Uneasy times demand uneasy music.
The world is in turmoil. And so are many of us. No matter what perspective we take, what used to be familiar is becoming increasingly alien, oscillating widely between peril and hope, between regression and progress, between standstill and explosive change. Tensions are running high for all of us. But we can’t endure this strain for very long: we are worn down by the overload of polarised politics, of self-righteous agitation, of digital deceit, of neglect and unbridled narcissism paired with authoritarianism, of unevaluated technologies disrupting the fabrics of our community, of the libertarian recklessness of their apologists, of environmental crisis and pervasive violence. All the while, we try to engage with the new complexities of a multipolar world and its increasingly diverse societies, and attempt to distinguish vapid “virtue signaling” from earnest commitment. Squeezed under an almost inescapable regime of permanent excitation, we burn out, we retreat, and we can’t help but to normalise the madness, the pace, the anxiety. Yet, masking the turmoil comes at a price too – a creeping, subterranean unease gains traction and eats away at us
In such a situation, what can we hope to get from music?
Music has always been a remedy for the ruthlessness of this world, yet also a tool for altering our own being in this world. CTM 2018 looks for music and sound that deals with growing strain and that unsettles us for a reason. That doesn’t escape the immanence of our troubles. Music and sound that mirrors the dissonance of the world and resonates with our anxieties. Music and sound that aims to articulate discontent and protest. That shakes up our habits by invading our safety zones and transgressing norms. That cracks open fixed identities in order to bring us into contact with each other. Music that calls for empathy to stir us out of the dullness of our apathy, and to question our compliance with, and complicity in, everyday exploitation and violence. Sound that makes us feel to make us think. Music that cancels out our pains with pain. That deadens inner agitation with external uproar. Sound that provides outlets for our accumulated angers. Music that thrills and exhausts in order to allow a rare moment of rest. Music that mistrusts itself, that challenges fraud with fraud, excess with excess, and consumerism with consumerism. Music that simultaneously feeds and undermines our social media-driven self-deception. Music that allows for another kind of distance despite the intrusiveness of its touch.

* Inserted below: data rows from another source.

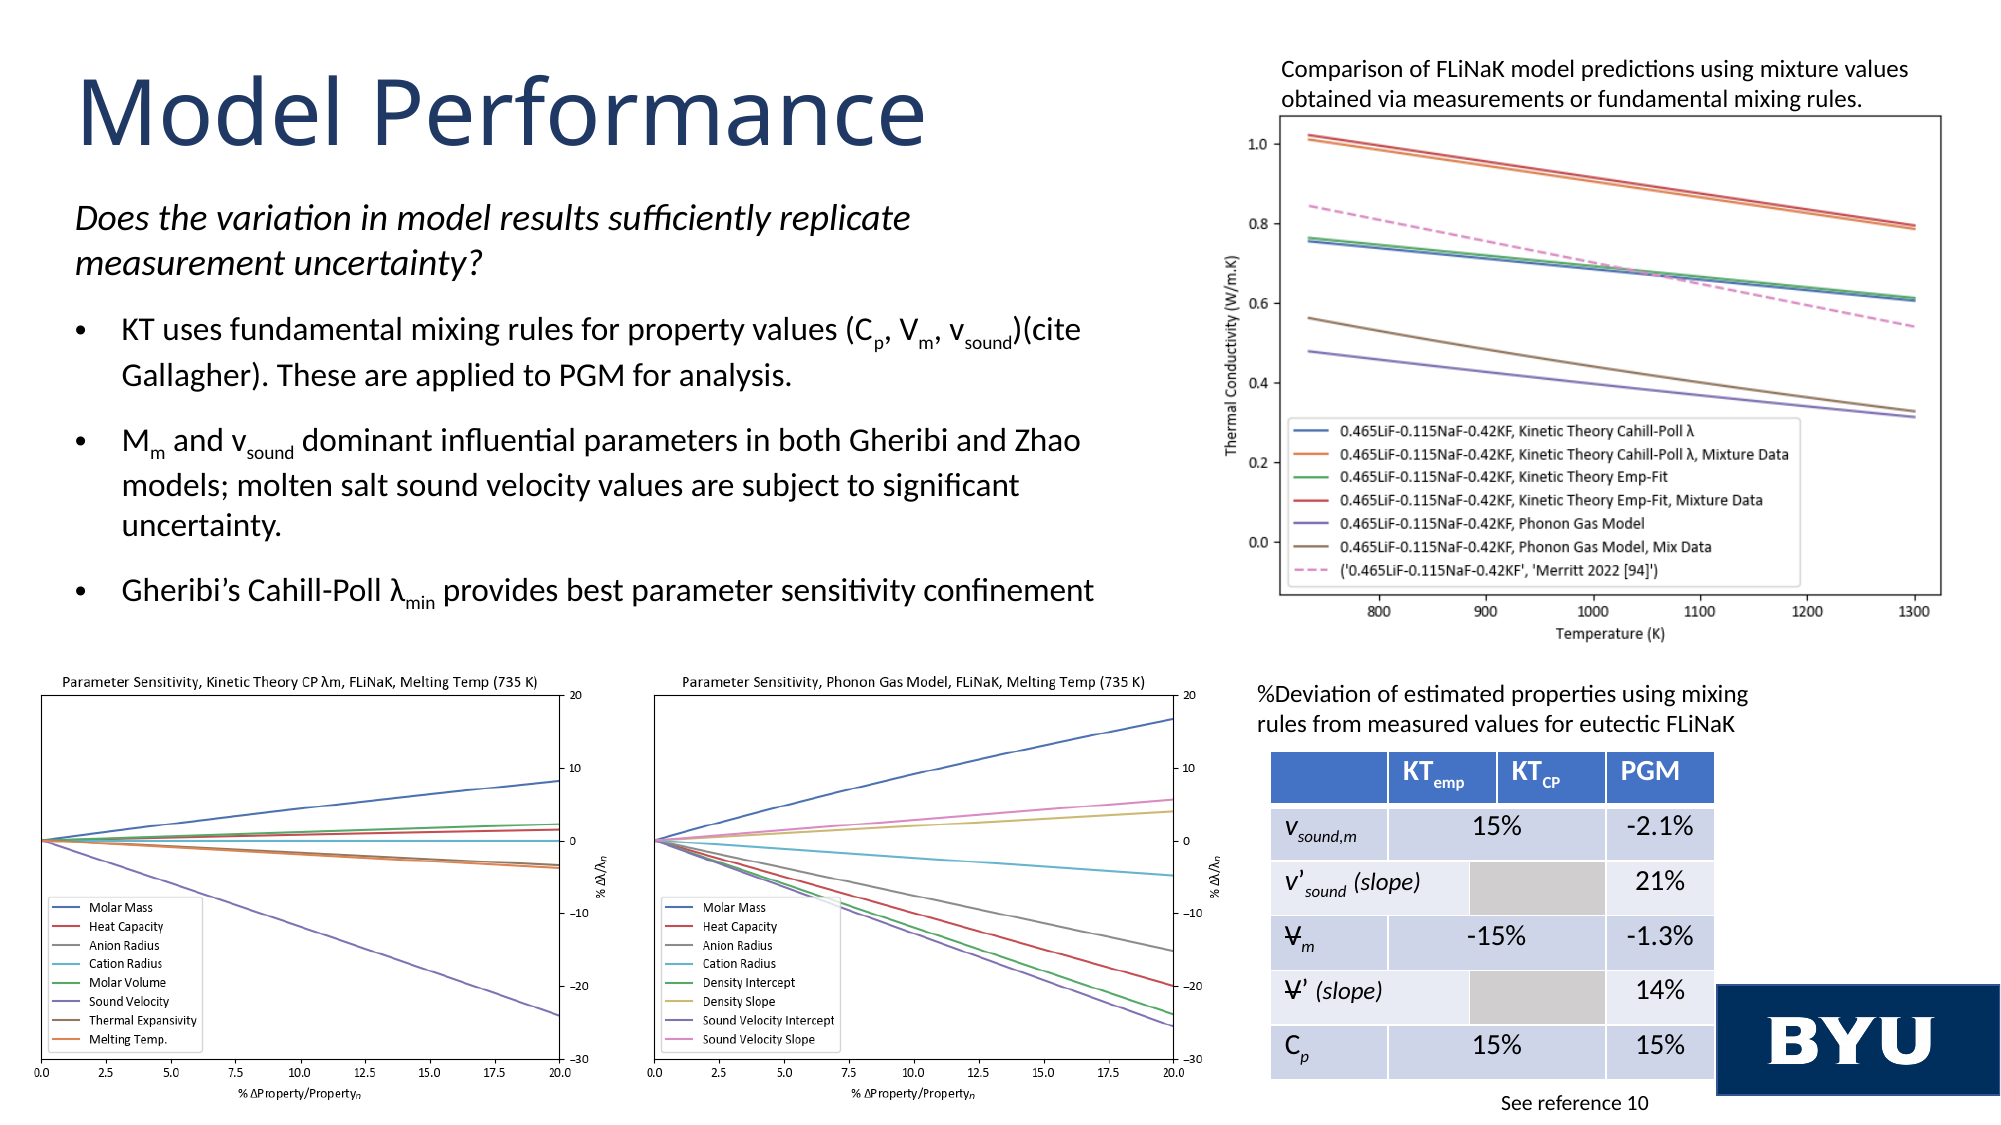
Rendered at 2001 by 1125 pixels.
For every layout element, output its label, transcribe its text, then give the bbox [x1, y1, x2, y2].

text_box See reference 10 [1486, 1076, 1715, 1125]
table_cell 15% [1607, 1026, 1714, 1076]
text_box Does the variation in model results sufficiently replicate measurement uncertainty? KT uses fundamental mixing rules for property values (Cp, Vm, vsound)(cite Gallagher). These are applied to PGM for analysis. Mm and vsound dominant influential parameters in both Gheribi and Zhao models; molten salt sound velocity values are subject to significant uncertainty. Gheribi’s Cahill-Poll λmin provides best parameter sensitivity confinement [60, 186, 1121, 621]
table_cell v’sound (slope) [1271, 862, 1469, 915]
table_header KTemp [1389, 752, 1496, 803]
table_cell 21% [1607, 862, 1714, 915]
table_cell -2.1% [1607, 809, 1714, 860]
table_cell Cp [1271, 1026, 1387, 1079]
table_cell 15% [1389, 1026, 1605, 1079]
picture [1767, 1017, 1935, 1065]
table_cell vsound,m [1271, 809, 1387, 860]
table_header PGM [1607, 752, 1714, 803]
table_cell [1470, 862, 1605, 915]
table_header KTCP [1498, 752, 1605, 803]
table_cell [1470, 971, 1605, 1024]
table_cell Vm [1271, 916, 1387, 970]
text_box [18, 661, 1238, 1116]
table_header [1271, 752, 1387, 803]
table_cell 15% [1389, 809, 1605, 860]
table_cell -1.3% [1607, 916, 1714, 970]
table_cell 14% [1607, 971, 1714, 1024]
table_cell V’ (slope) [1271, 971, 1469, 1024]
title Model Performance [60, 45, 1208, 186]
text_box %Deviation of estimated properties using mixing rules from measured values for eutectic FLiNaK [1242, 669, 1813, 745]
table_cell -15% [1389, 916, 1605, 970]
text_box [1208, 44, 1974, 661]
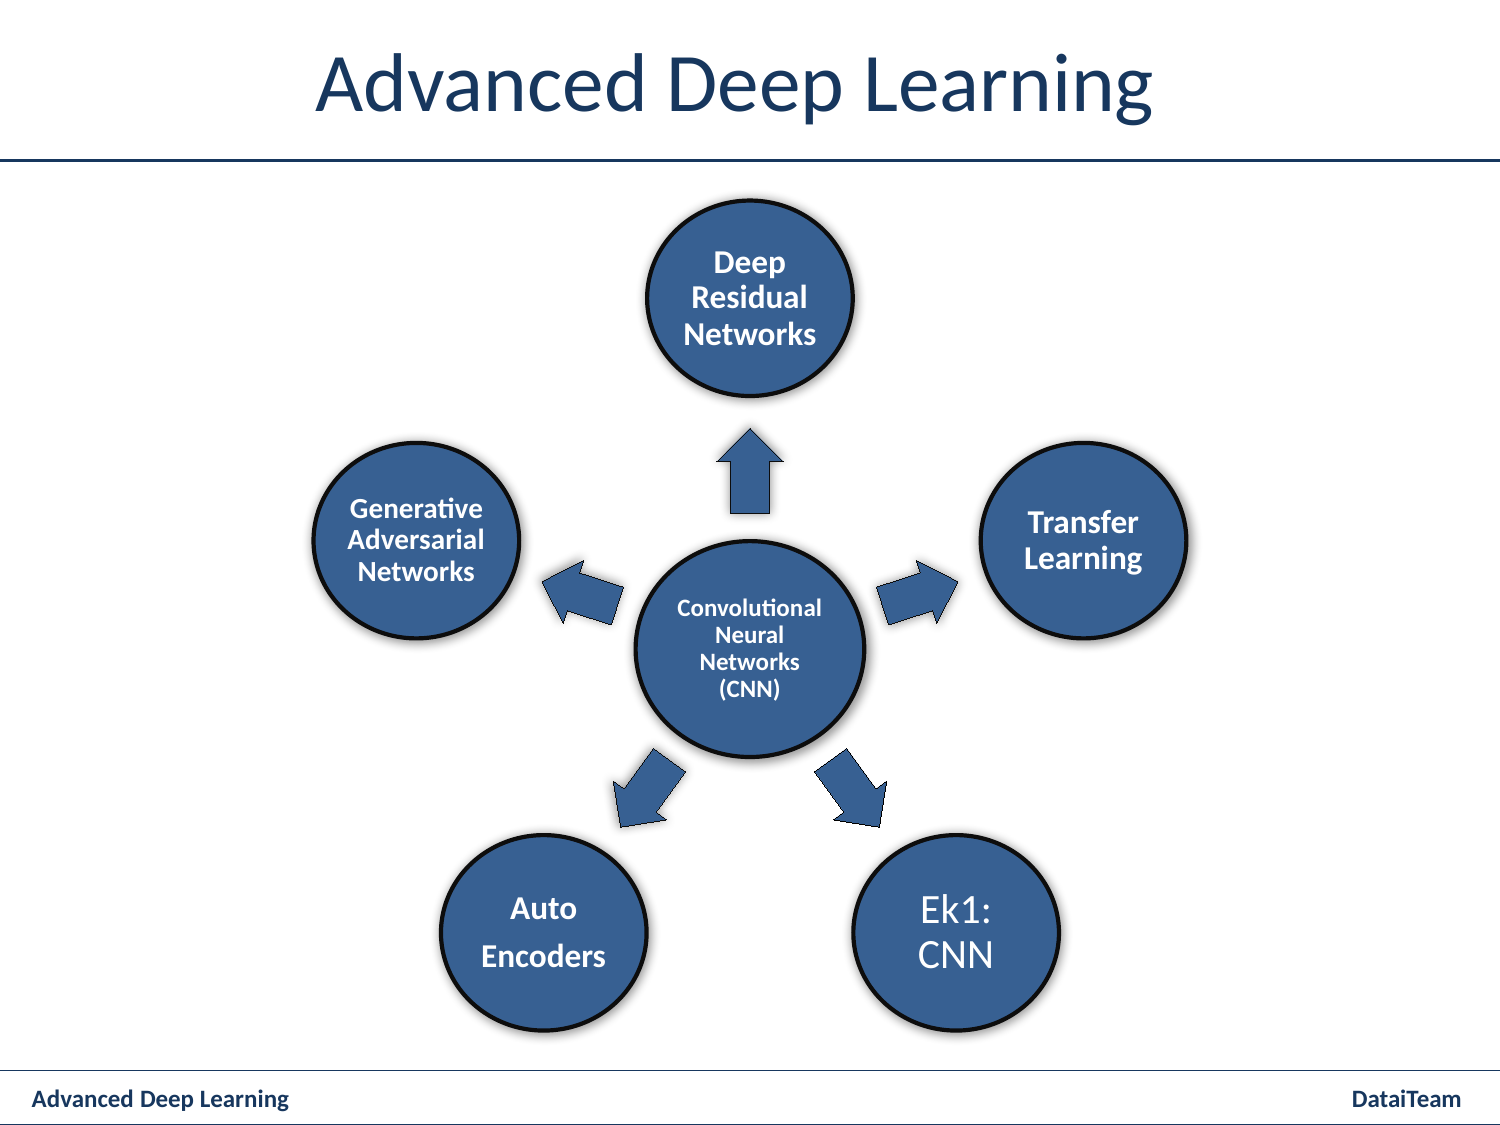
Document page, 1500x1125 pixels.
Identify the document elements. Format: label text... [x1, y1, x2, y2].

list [0, 172, 1500, 1059]
footer Advanced Deep Learning DataiTeam [0, 1070, 1500, 1125]
text_box Advanced Deep Learning [0, 0, 1500, 161]
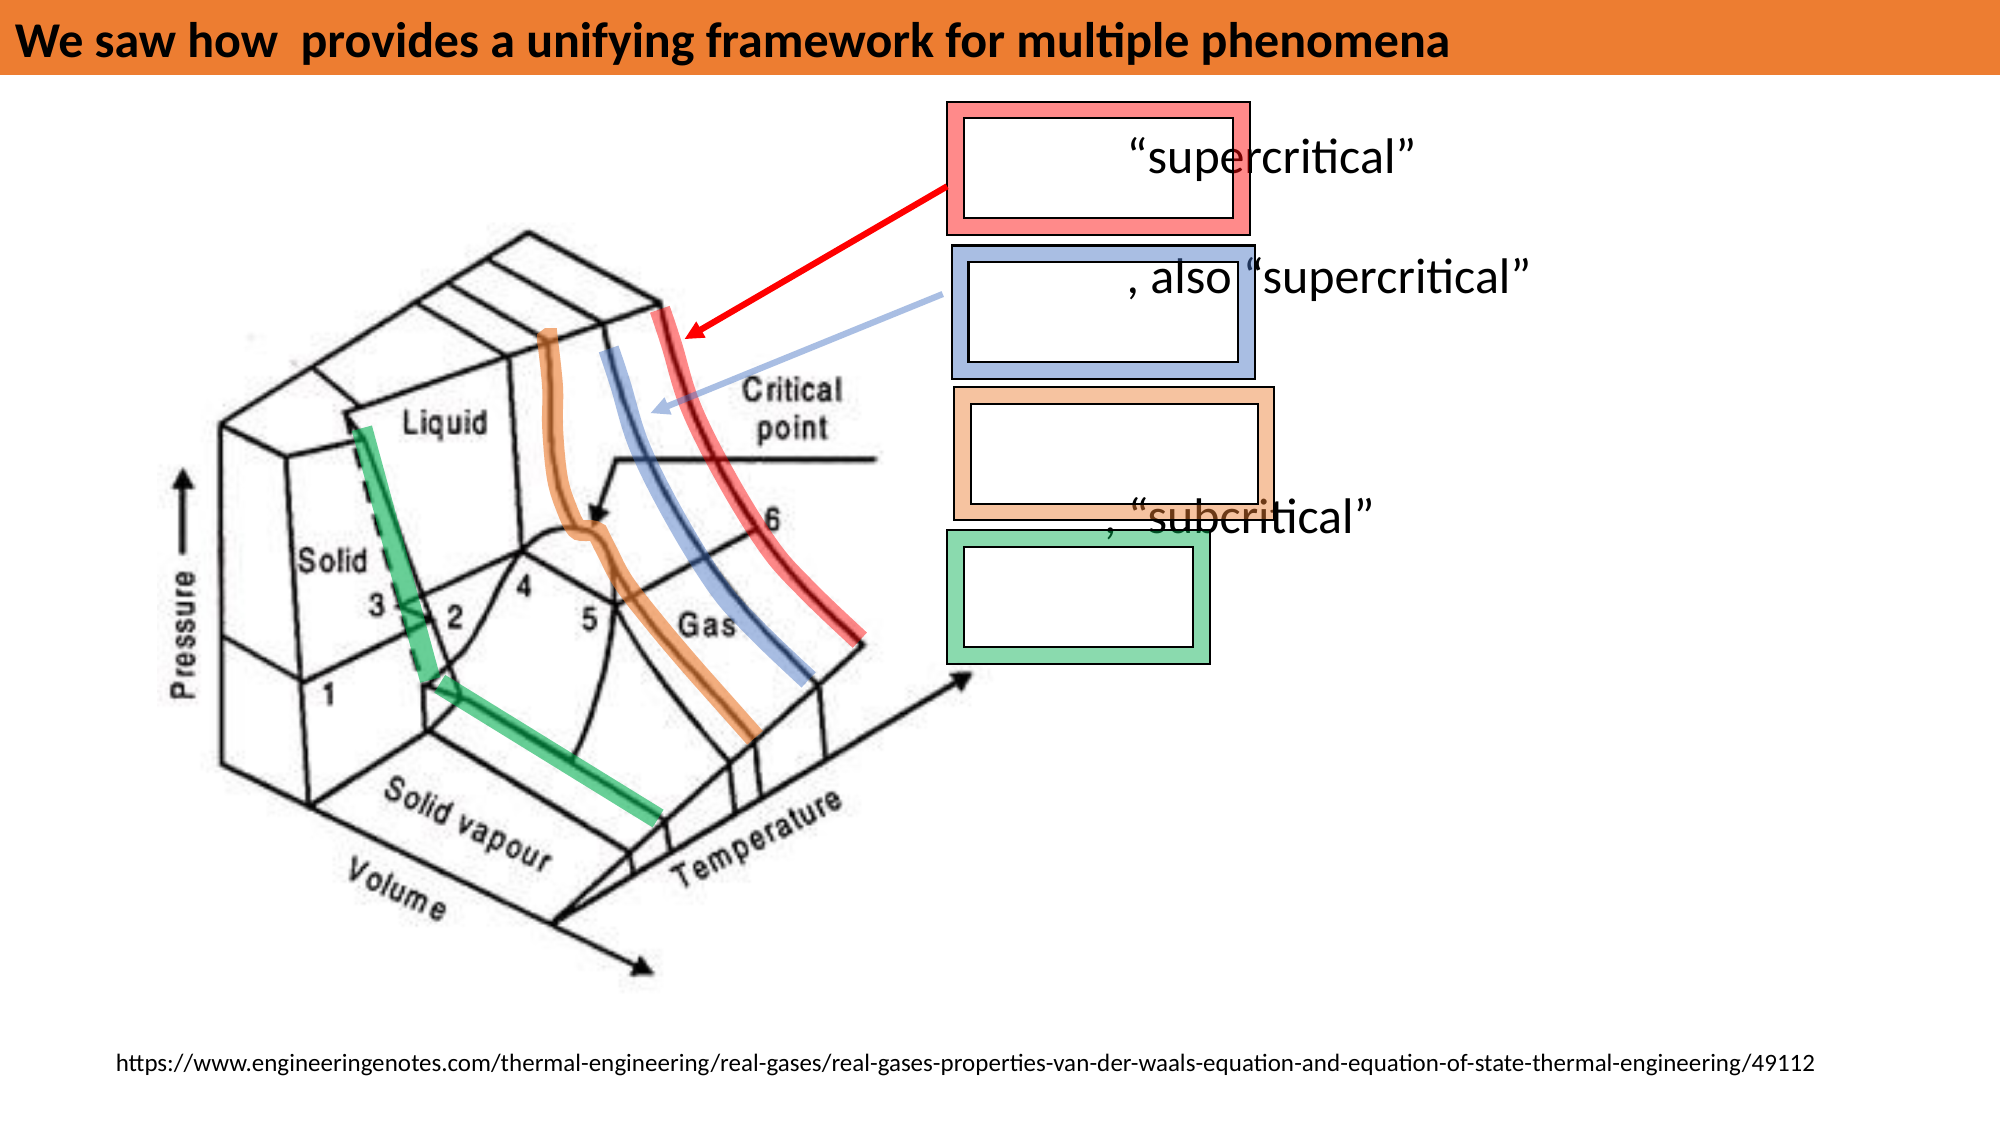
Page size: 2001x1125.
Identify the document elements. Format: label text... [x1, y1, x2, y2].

text_box [946, 101, 1251, 236]
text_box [94, 186, 1061, 1000]
text_box https://www.engineeringenotes.com/thermal-engineering/real-gases/real-gases-properties-van-der-waals-equation-and-equation-of-state-thermal-engineering/49112 [100, 1039, 1988, 1084]
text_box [684, 186, 948, 339]
text_box [1061, 529, 1211, 665]
text_box [1061, 386, 1275, 521]
text_box [1061, 244, 1256, 380]
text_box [650, 294, 943, 413]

Music that exposes us to forms of life and ways of experiencing that are foreign to us. Sound which evokes future realities that lie in wait on the horizon. Sound that motions toward new trajectories.
Or so we hope. Yet one person’s hope could also be another person’s fear.
CTM 2018 examines the state of music and sound practice in the face of a confusing and critical present. What is the sound of turmoil? What is an aesthetic of tumult? Is answering the world’s turmoil with aesthetic turmoil our only viable strategy? Hasn’t this long been co-opted by the very forces we try to resist? Should we not, in the face of conflict’s escalating logic and capitalism’s voracious desire for intensification, move on to explore the opposite: an aesthetics of placidness and disengagement? Or which other sonic and musical responses could we conceive of as an antidote, for both the present and the future? How can music in the year 2018 express protest and formulate new futures, both personal and political?